Spray Cooling: From Physics to Practice

Presenter: Cameron Tropea, Phd, Technische Universität Darmstadt, Germany
Location: 1043 ERF

Abstract: Spray Cooling counts as a particularly promising technology for high rates of heat removal at high temperatures. Nevertheless, the predictive capabilities are still very rudimentary, relying heavily on empirical correlations, often with limited transferability outside the conditions from which they were developed. On the other hand, over the last decade significant progress has been made in theoretically predicting the heat transfer involved in a single drop impacting onto a heated substrate. The present study is devoted to utilizing these advancements to improve the theoretical and predictive foundations of spray cooling. Having such capabilities then opens avenues for optimization for a given application in terms of spray parameters, i.e. drop size and velocity distributions and number density or number flux at the substrate surface.

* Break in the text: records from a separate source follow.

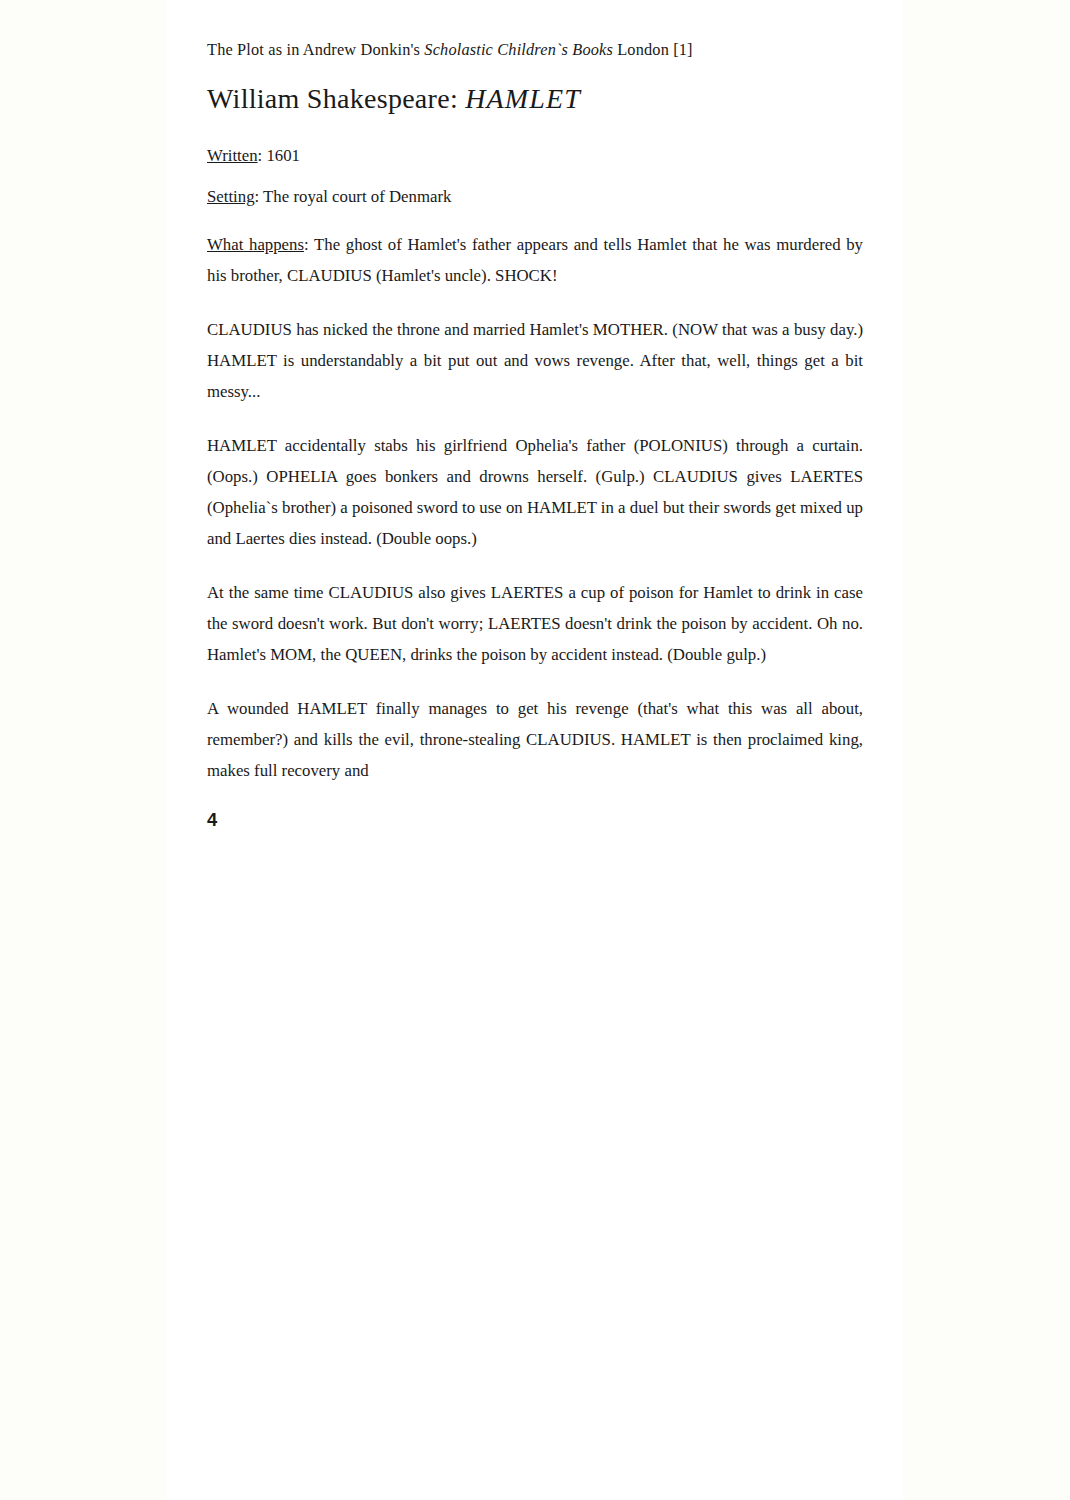The Plot as in Andrew Donkin's Scholastic Children`s Books London [1]
William Shakespeare: HAMLET
Written: 1601
Setting: The royal court of Denmark
What happens: The ghost of Hamlet's father appears and tells Hamlet that he was murdered by his brother, CLAUDIUS (Hamlet's uncle). SHOCK!
CLAUDIUS has nicked the throne and married Hamlet's MOTHER. (NOW that was a busy day.) HAMLET is understandably a bit put out and vows revenge. After that, well, things get a bit messy...
HAMLET accidentally stabs his girlfriend Ophelia's father (POLONIUS) through a curtain. (Oops.) OPHELIA goes bonkers and drowns herself. (Gulp.) CLAUDIUS gives LAERTES (Ophelia`s brother) a poisoned sword to use on HAMLET in a duel but their swords get mixed up and Laertes dies instead. (Double oops.)
At the same time CLAUDIUS also gives LAERTES a cup of poison for Hamlet to drink in case the sword doesn't work. But don't worry; LAERTES doesn't drink the poison by accident. Oh no. Hamlet's MOM, the QUEEN, drinks the poison by accident instead. (Double gulp.)
A wounded HAMLET finally manages to get his revenge (that's what this was all about, remember?) and kills the evil, throne-stealing CLAUDIUS. HAMLET is then proclaimed king, makes full recovery and
4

The presentation begins with a brief review of heat transfer solutions for single drop impacts and then outlines the challenges faced when moving from single drops to sprays. For instance, conditions under which an approach based on superposition are derived and the associated heat flux values as a function of spray parameters are computed. Another important aspect involved in practical applications is that the heated surface is often a complex geometry, differing from the flat plate situation often used in basic studies of heat transfer. Such geometries, usually involving oblique impacts, affect not only the hydrodynamics of impact, but also the local number flux of drops. Furthermore, in practical applications there is often relative movement between the spray and the substrate. This introduces two degrees of transient behaviour, one because the substrate is cooling down and another because of the local changes in spray parameters in different regions of the spray. This then necessitates that the problem is treated as a conjugate heat transfer problem, whereby the temperature distribution inside the substrate must also be solved and not just the instantaneous heat transfer on the substrate surface.

This novel approach to computing the heat transfer for spray cooling applications will be illustrated using computations of the heat transfer from a heated cylinder in both the Leidenfrost and nucleate boiling regimes. Conditions for optimum heat transfer will be elucidated.

Speaker Bio: Cameron Tropea graduated from the University of Toronto in engineering sciences, followed by a master’s degree in mechanical engineering (1977). He completed his Dr.-Ing. in civil engineering at the Technical University of Karlsruhe (1982) and his habilitation in fluid mechanics at the University of Erlangen-Nürnberg (1991) where he was appointed as professor of fluid mechanics until 1997. This was followed by an appointment as head of the Institute of Fluid Mechanics and Aerodynamics at the Technische Universität Darmstadt. Since 2003, he is editor-in-chief of the SpringerNature journal Experiments in Fluids and was past director of the Center of Smart Interfaces (CSI) in the period 2007-2014. His research interests include optical measurement techniques in fluid mechanics, interfacial transport and wetting phenomena, atomization and spray processes and unsteady aerodynamics. He has been a member of the Scientific Commission of the Council of Science and Humanities in Germany (Wissenschaftsrat) in the period 2016-2022. Tropea retired from the TU Darmstadt in April 2020 and presently holds the Henry Ford Visiting Professorship Chair at IIT Madras and a VAJRA faculty position at IISc Bangalore.